| Selected text |
----

Below is a repost of the message I sent about the strange error message I was getting when trying to build my project on CentOS. I am a software developer and don't have time to compare distros. I am also not an autotools expert. The autotools files in my project were lmade by others. It builds on everything except CentOS. I also don't have the time to build a simple test case. That would probably be time-consuming.
The only thing I can do is explain how to reproduce the error. However, this would be time-consuming for anyone trying to do so. Sorry, I think I will just have to move to another distro, even Cygwin, for C development. That is a shame, because Centos is great in other respects.

----

| Dataset excerpt |
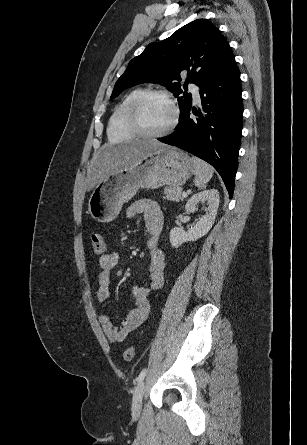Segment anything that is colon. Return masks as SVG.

----

| Jobs |
(a) Summarize the post about the CentOS build error in two sentences.
(b) Reproduce the post about the CentOS build error from the words "Below is a repost" through the words "probably be time-consuming.", substituting "distributions" for "distros".

| Answers for the exercise |
(a) The writer, a software developer who is not an autotools expert, cannot build a project on CentOS even though it builds on everything else, and has no time to compare distros or build a simple test case. The writer can offer only an explanation of how to reproduce the error and expects to move to another distro, even Cygwin, for C development, which is a shame because CentOS is great in other respects.

(b)
Below is a repost of the message I sent about the strange error message I was getting when trying to build my project on CentOS. I am a software developer and don't have time to compare distributions. I am also not an autotools expert. The autotools files in my project were lmade by others. It builds on everything except CentOS. I also don't have the time to build a simple test case. That would probably be time-consuming.